(Collected data)
____________

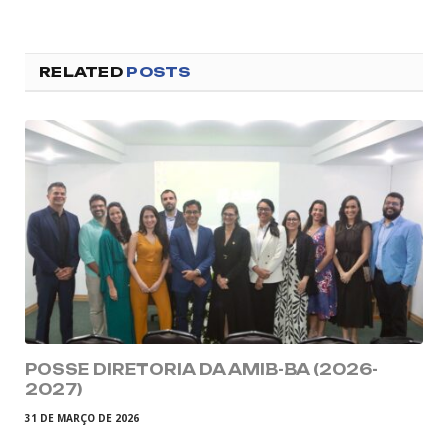
RELATED
POSTS
POSSE DIRETORIA DA AMIB-BA (2026-
2027)
31 DE MARÇO DE 2026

____________

* **TO-DO ITEM**
Could you print all of the entries above exactly as written, minus the pictures?

* **OUTPUT OF THE EXERCISE**
RELATED
POSTS
POSSE DIRETORIA DA AMIB-BA (2026-
2027)
31 DE MARÇO DE 2026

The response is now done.